Kenya, also having a crucial general election in August, has seen rising food prices in recent weeks, stoking public anger expressed through social media. In Sudan, where Russia has replaced Australia as the main source of wheat imports, the retail price of wheat and wheat flour had already increased due to a blockade by protesters of imports from Port Sudan in October 2021. As a result, the price of wheat increased by 100 to 200 per cent. In a country where politics is interwoven with the price of bread, higher wheat prices are likely to intensify civilian anger and demonstrations in Khartoum about the military coup in October 2021.
Ethiopia, with its large wheat fields, could have gained from supply shortages as a result of the Ukraine crisis. But Africa’s second most populous country relies on imports from Ukraine (its second source after the US) to satisfy 25 per cent of local wheat demand. Its own production has been disrupted by civil war in the Tigray region.
Moreover, the Russia-Ukraine war is complicating an already complex humanitarian crisis in hunger spots in the Horn of Africa. The UN has identified Ethiopia and South Sudan as among hunger-spots on the brink of famine and in dire need of food aid. Because of the war, governments and aid agencies will have limited access to wheat and cereal grains for famine relief in the Horn region, where countries are on the verge of famine.
The crisis in Eastern Europe is turning a sharp spotlight on Africa’s resources, potentially pushing the ‘new scramble for Africa’ to a whole new level. With new sanctions against Russia, Europe’s attention is turning to Africa’s natural gas to reduce dependence on Russian energy.
Tanzania hopes to attract $30 billion in foreign investment to revive construction of offshore liquified natural gas projects in 2023. But the spotlight on Africa is stoking fears that the continent’s energy resources will become a curse fuelling conflict across the region.
The war is testing pan-African solidarity and the ability of regional institutions such as African Union to protect Africa’s interests. The crisis has affected African students who comprise around 20 per cent of Ukraine’s foreign students, including 8,000 Moroccans, 4,000 Nigerians, 3,500 Egyptians, over 1,000 Ghanaians and hundreds from Somalia, Kenya and Ethiopia. African students, part of 850,144 people who have fled the war in Ukraine, have experienced racism and discrimination in Ukraine and its neighbours. In February, the African Union condemned ‘racism’ in the wake of Ukraine war, criticising Ukrainian authorities for discriminating against Africans and preventing them from leaving.

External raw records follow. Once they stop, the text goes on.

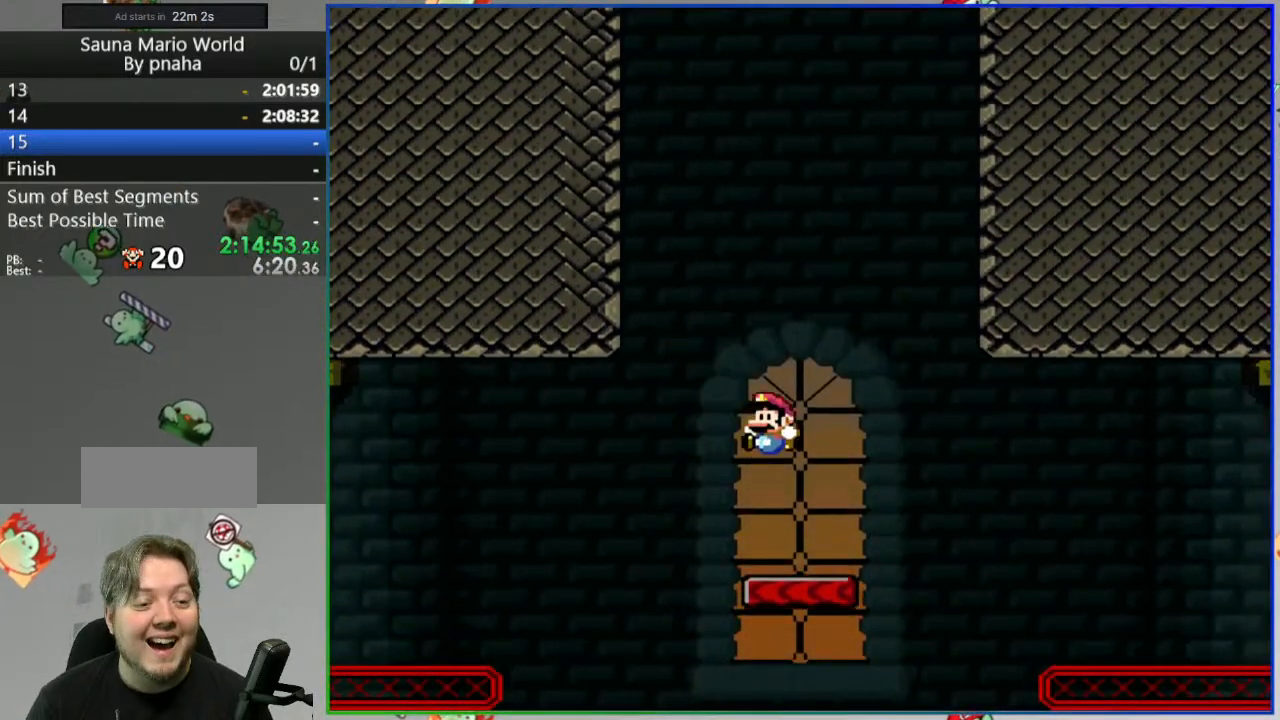
{"dt_ms": 500, "buttons": ["Y", "DPAD_LEFT"], "events": [[400, "DPAD_LEFT", "down"]]}
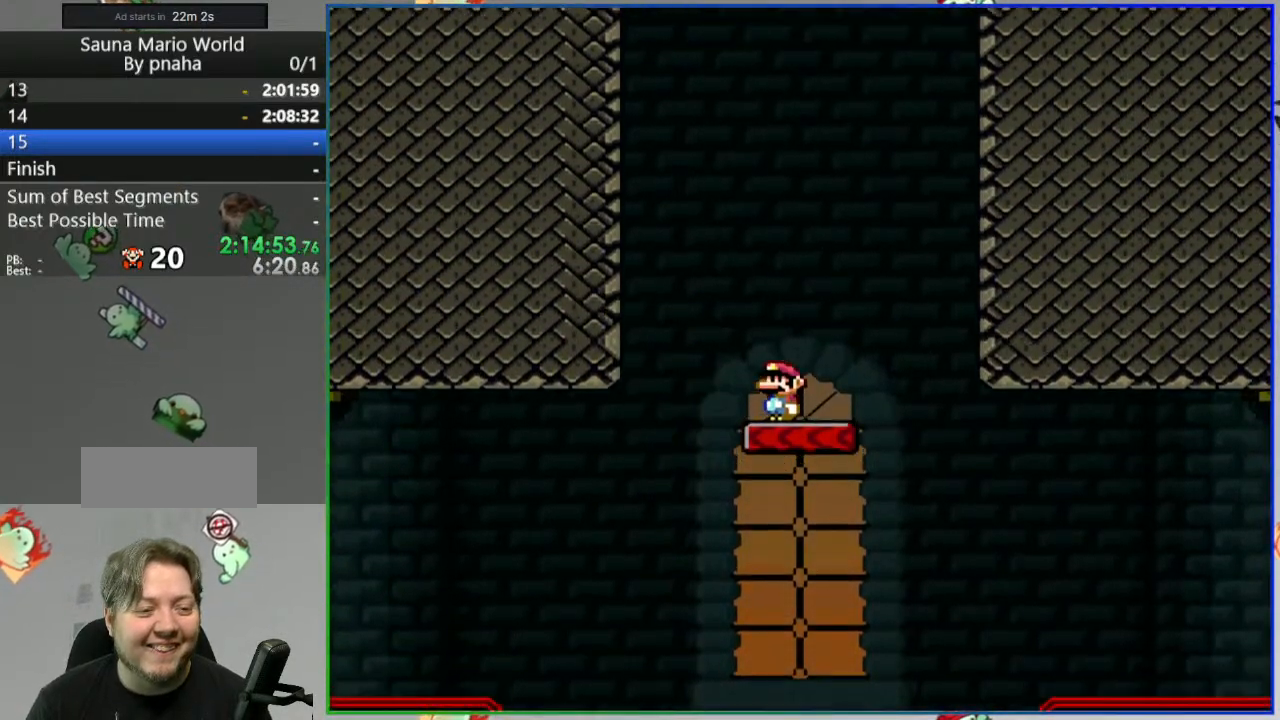
{"dt_ms": 500, "buttons": ["Y", "DPAD_RIGHT"], "events": [[33, "DPAD_LEFT", "up"], [317, "DPAD_RIGHT", "down"]]}
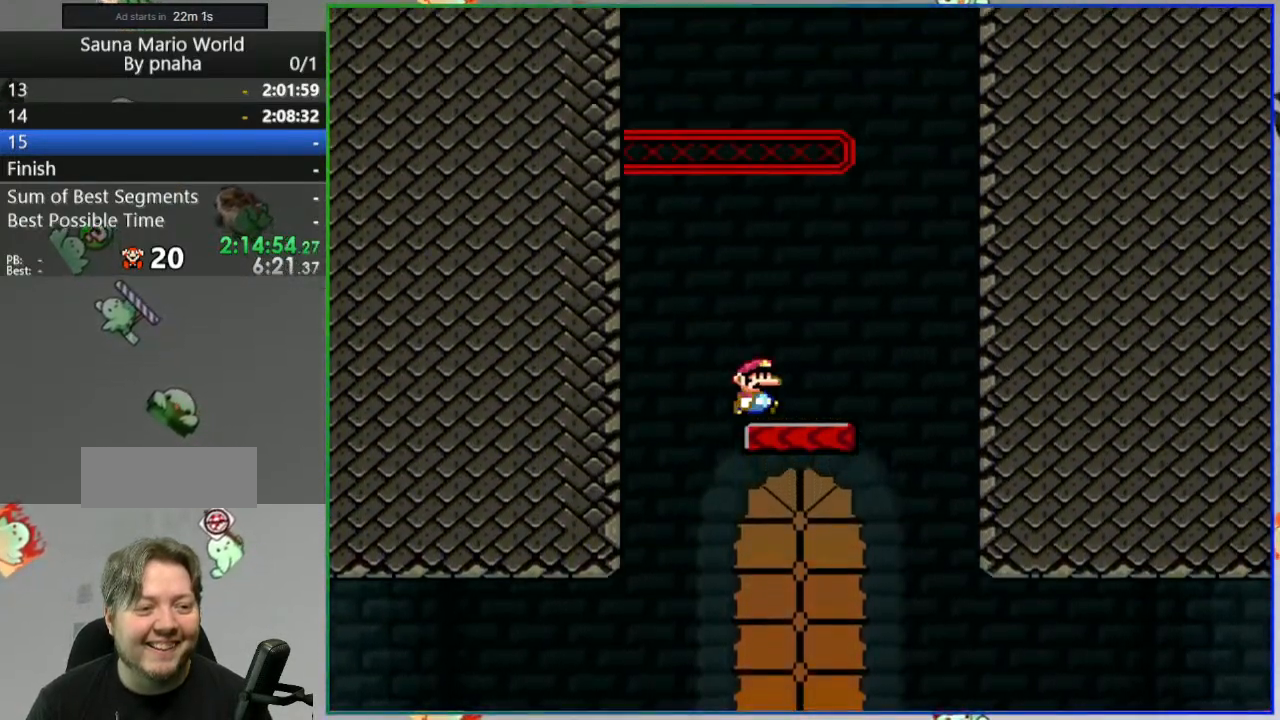
{"dt_ms": 500, "buttons": ["B", "Y", "DPAD_LEFT"], "events": [[217, "B", "down"], [267, "DPAD_RIGHT", "up"], [283, "DPAD_LEFT", "down"]]}
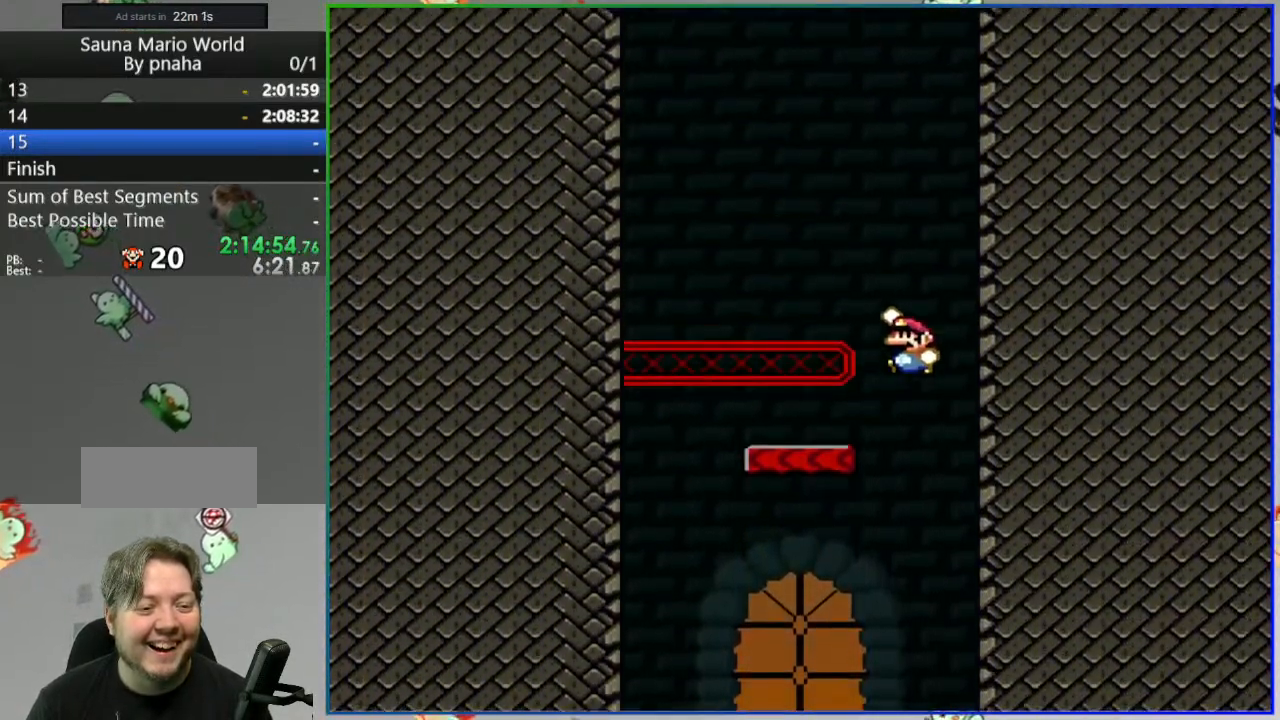
{"dt_ms": 1000, "buttons": ["B", "Y", "DPAD_RIGHT"]}
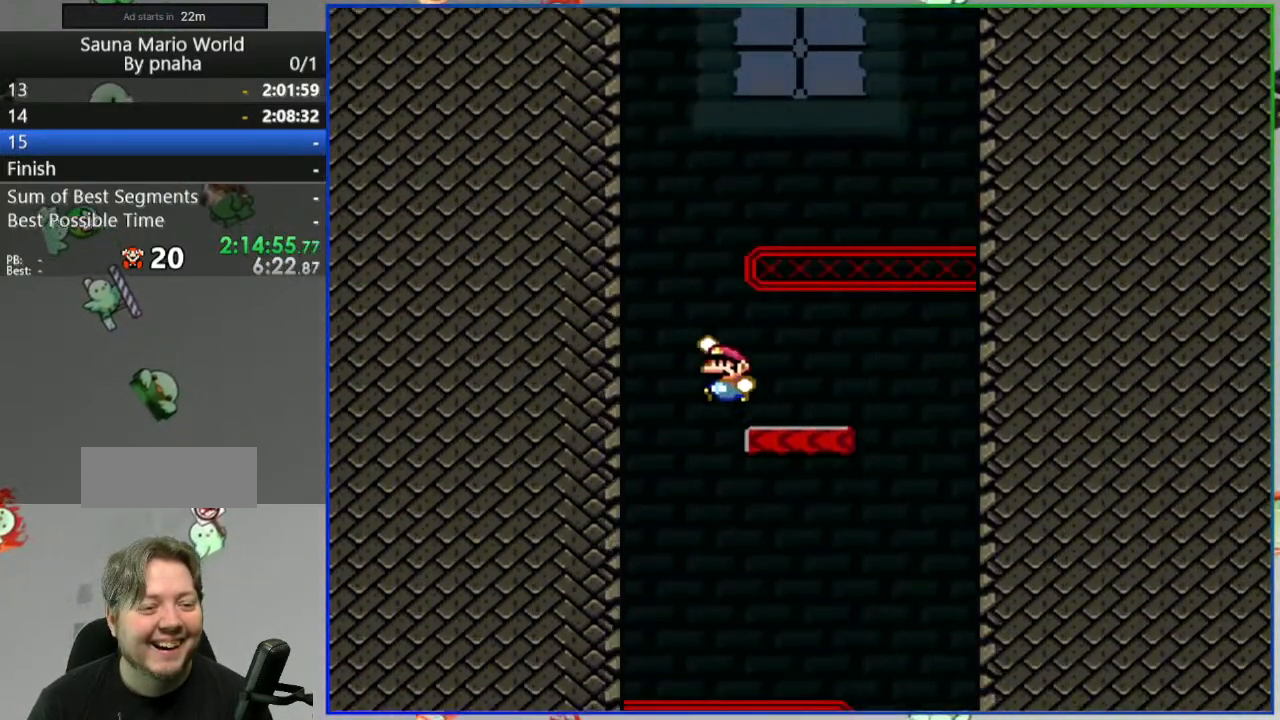
{"dt_ms": 500, "buttons": ["B", "Y", "DPAD_LEFT"], "events": [[400, "DPAD_RIGHT", "up"], [433, "DPAD_LEFT", "down"]]}
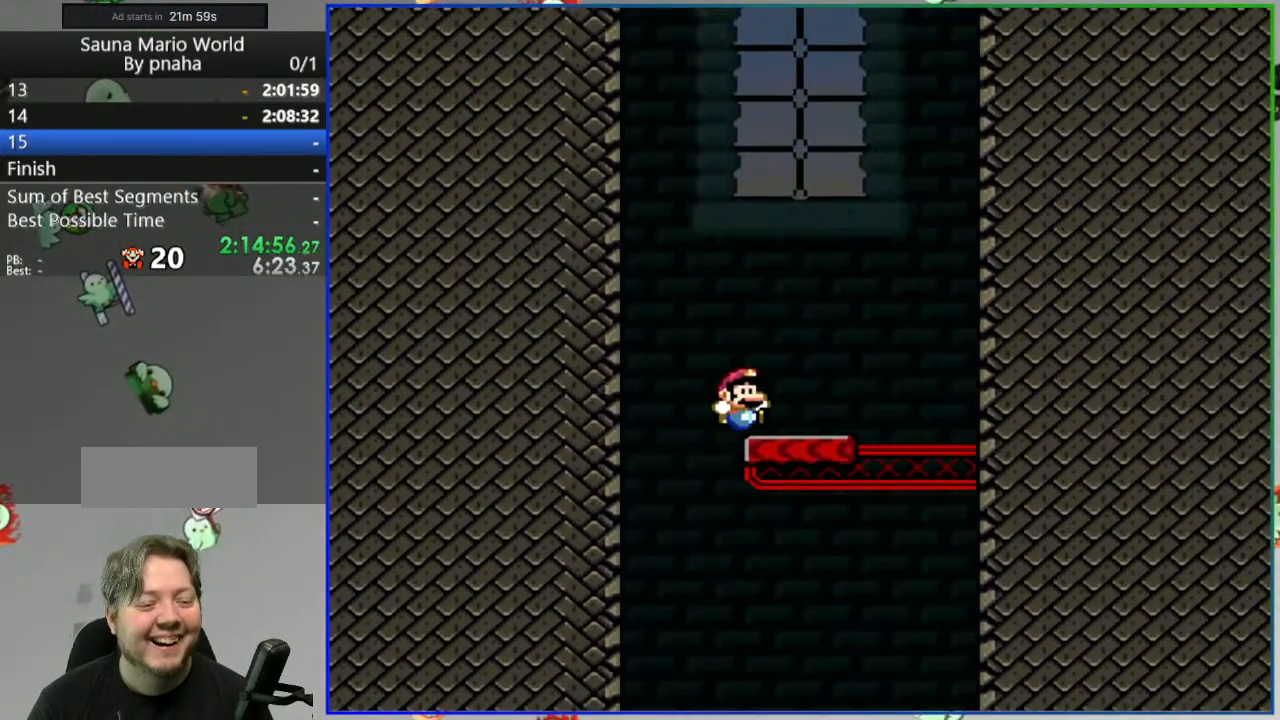
{"dt_ms": 500, "buttons": ["Y"], "events": [[17, "B", "up"], [67, "DPAD_LEFT", "up"], [267, "DPAD_RIGHT", "down"], [383, "DPAD_RIGHT", "up"]]}
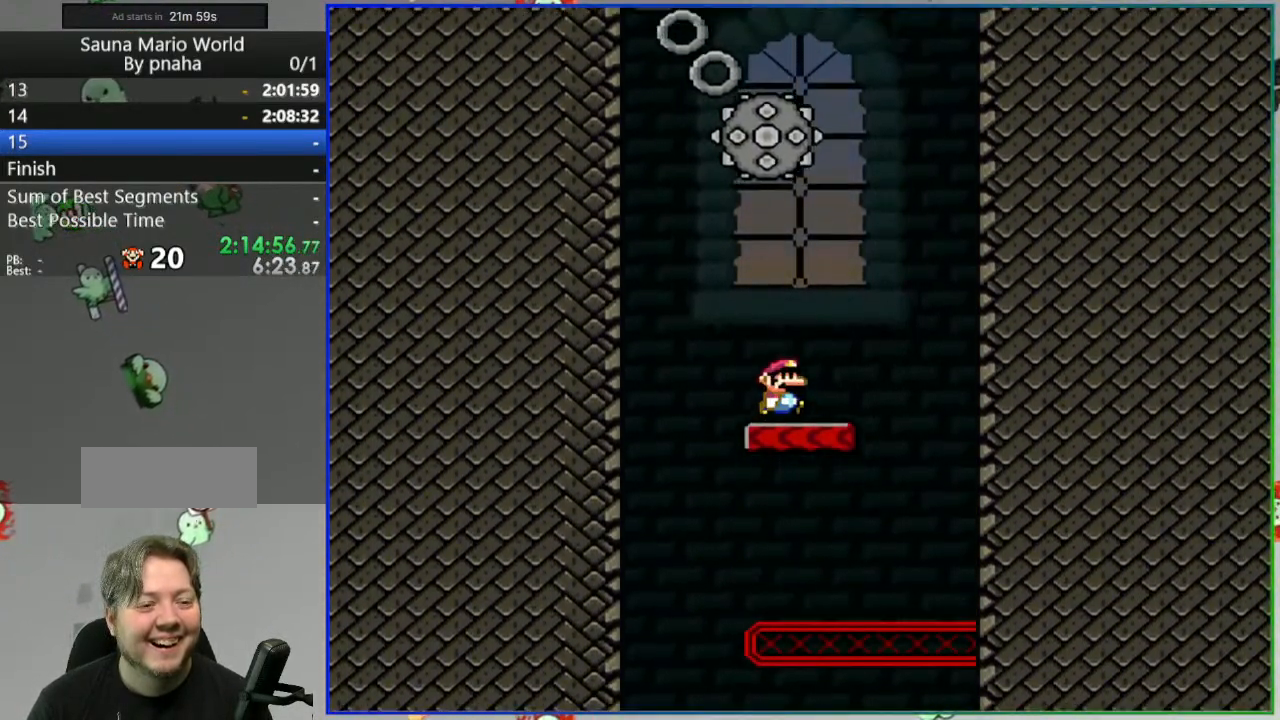
{"dt_ms": 500, "buttons": ["Y"], "events": []}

In the wake of the war, Africa is divided on how to handle the conflict. On February 24, the AU condemned Russia’s invasion of Ukraine, calling for an immediate ceasefire. Kenya’s ambassador at the UN Security Council, Martin Kimani, condemned Russia for breaching Ukraine’s “territorial integrity and sovereignty”. Even South Africa, which is a member of the BRICS ( Brazil, Russia, India, China and South Africa) grouping of middle-income countries called on Russia to withdraw its forces. However, the African group of UN was almost evenly split, with 28 members backing the resolution and 25 either abstaining or not voting at all.
The Russia-Ukraine war casts a long shadow over new geopolitics in the Horn of Africa. Countries in the region have forged relations with all the major powers – Russia, China, America and Europe – in order to access markets, investment, and financial assistance. A resurgent Russia has reasserted itself in the Horn, as elsewhere in Africa, through security and economic engagements.
The Russia-Africa Economic Forum in Sochi in 2019, the first of its kind, was attended by 47 African heads of state. But owing to the war, the second Russia-Africa summit, which was scheduled for October to November this year in Addis Ababa, is unlikely to take place. The war is likely to derail Russia’s military cooperation agreements with African countries to counter extremist fighters. It is also undermining post-pandemic recovery plans in the Horn.